Rewilding is having its heyday. The process of restoring biodiversity by encouraging wildlife to return and reconnecting damaged eco systems has been harnessed by initiatives across the UK. From large scale operations such as the Wilder Blean project which plans to reintroduce bison to the UK from spring 2022 to smaller local efforts, organisations are encouraging more and more people to improve the green spaces they have access to. Increased biodiversity is beneficial to all. As no species is independent from all others, flourishing ecosystems ensure continued access to fresh water and fertile soil which in turn provides the basic requirements for our continued existence, whilst also enabling other species to continue to thrive.
Students at Durham University have also jumped on the bandwagon, planning ways to put long-neglected green spaces to much better use.

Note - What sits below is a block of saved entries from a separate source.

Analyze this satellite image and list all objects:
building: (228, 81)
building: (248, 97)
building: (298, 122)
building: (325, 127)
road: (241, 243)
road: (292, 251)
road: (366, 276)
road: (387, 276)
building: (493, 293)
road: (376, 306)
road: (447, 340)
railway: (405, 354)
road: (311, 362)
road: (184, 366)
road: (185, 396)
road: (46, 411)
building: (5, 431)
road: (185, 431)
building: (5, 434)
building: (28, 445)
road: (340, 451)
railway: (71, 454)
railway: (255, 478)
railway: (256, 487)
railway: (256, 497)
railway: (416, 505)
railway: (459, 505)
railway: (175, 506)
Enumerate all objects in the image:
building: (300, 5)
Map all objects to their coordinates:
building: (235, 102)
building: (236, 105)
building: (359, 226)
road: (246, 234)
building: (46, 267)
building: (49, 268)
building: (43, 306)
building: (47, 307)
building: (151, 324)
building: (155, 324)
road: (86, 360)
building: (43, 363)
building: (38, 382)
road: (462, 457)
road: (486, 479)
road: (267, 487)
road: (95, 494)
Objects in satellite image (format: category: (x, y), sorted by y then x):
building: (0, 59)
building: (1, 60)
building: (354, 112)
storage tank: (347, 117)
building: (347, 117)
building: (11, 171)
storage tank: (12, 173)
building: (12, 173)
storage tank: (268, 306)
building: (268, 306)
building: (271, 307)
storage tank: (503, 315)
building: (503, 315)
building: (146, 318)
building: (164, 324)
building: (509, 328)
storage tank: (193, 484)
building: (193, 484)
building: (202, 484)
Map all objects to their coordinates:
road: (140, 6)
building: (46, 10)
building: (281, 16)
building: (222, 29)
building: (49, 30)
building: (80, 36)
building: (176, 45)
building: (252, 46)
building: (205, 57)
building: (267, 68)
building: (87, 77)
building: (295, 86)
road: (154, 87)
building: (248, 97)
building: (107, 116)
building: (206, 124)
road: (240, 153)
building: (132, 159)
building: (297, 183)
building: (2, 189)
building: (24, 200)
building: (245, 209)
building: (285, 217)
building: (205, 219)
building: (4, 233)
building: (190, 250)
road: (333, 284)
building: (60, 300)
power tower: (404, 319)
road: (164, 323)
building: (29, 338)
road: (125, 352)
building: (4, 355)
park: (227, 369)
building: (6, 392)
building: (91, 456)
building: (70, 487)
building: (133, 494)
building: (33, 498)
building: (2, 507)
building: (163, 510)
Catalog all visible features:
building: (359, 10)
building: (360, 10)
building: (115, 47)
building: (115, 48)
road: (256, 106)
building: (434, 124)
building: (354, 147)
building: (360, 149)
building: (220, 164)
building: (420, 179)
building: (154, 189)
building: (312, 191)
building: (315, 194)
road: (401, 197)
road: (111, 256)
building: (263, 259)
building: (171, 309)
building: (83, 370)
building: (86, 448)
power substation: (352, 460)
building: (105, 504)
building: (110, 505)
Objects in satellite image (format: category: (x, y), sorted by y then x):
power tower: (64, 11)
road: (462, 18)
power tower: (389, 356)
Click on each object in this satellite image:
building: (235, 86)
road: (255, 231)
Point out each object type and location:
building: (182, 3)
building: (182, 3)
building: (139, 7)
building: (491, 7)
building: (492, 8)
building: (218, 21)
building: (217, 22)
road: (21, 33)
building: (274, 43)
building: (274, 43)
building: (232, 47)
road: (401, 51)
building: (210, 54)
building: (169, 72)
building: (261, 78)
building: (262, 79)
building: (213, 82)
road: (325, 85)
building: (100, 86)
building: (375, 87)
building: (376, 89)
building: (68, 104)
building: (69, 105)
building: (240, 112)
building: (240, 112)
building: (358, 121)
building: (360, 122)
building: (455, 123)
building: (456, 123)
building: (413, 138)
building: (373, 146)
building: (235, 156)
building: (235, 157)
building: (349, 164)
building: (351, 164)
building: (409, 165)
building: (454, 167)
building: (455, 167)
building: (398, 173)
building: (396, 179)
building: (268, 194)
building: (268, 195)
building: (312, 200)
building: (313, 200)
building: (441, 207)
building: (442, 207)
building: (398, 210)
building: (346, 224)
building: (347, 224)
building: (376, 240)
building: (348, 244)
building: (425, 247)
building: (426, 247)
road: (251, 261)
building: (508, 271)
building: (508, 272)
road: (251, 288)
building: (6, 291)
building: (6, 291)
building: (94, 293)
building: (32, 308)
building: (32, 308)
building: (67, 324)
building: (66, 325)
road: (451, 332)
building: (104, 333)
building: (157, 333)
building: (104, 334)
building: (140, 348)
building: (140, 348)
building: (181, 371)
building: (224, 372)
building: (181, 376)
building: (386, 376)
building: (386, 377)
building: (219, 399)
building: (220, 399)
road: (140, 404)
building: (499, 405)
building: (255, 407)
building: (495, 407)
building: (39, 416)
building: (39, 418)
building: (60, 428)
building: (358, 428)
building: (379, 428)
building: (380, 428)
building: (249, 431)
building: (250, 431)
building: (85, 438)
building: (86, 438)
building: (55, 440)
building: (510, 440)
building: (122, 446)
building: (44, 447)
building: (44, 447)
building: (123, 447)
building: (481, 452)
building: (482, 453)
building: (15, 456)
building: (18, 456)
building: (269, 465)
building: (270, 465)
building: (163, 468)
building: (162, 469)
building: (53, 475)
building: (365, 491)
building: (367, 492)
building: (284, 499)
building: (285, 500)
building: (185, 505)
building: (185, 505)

On 1st May, Josephine Butler College began creating its new wildflower meadow. Students from across the university congregated to clear the ground and prepare it for wildflower seeds to be planted. The idea first surfaced after Kian Hayles-Cotton, co-chair of Butler’s green committee, noticed that much of the college’s green space was unused and could be improved to benefit both the environment and students. At the start of this year, Kian and his co-chair Victoria began researching ways to put their plan into action. In collaboration with Olivia Henderson – the Biodiversity Officer for ECO DU who has been working to implement university-wide biodiversity initiatives – and a wider group of staff and students, 0.25 acres of meadow have been planted at Butler so far. Kian hopes this “will provide for pollinators and insects and in turn birds and mammals as well”. The main aim of the meadow, aside from increasing biodiversity, is “to create a space which students could enjoy especially during exams, so paths have been cut to make the area accessible”, and Kian and Victoria also hope to add a pond to the area and continue to expand the meadow over the next few years. There are still opportunities to get involved with this; the Butler meadow is not yet finished, and Van Mildert is also planning to create a similar space within its grounds, with plans in place for the spring and autumn.
Aside from this, Greenspace has also been working to improve Durham’s biodiversity. They are currently collaborating with Professor Stephen Willis from the university’s Biosciences Department to create a new Biodiversity Action Plan. Its previous Environment Sustainability Action Plan ran from 2017-2020 and a Biodiversity Action Group (a sub-group of the Environmental Sustainability Strategic Planning Group) has been established to reinforce this, who have created ‘a comprehensive database of the flora and fauna present in the University Estate’ to determine future actions.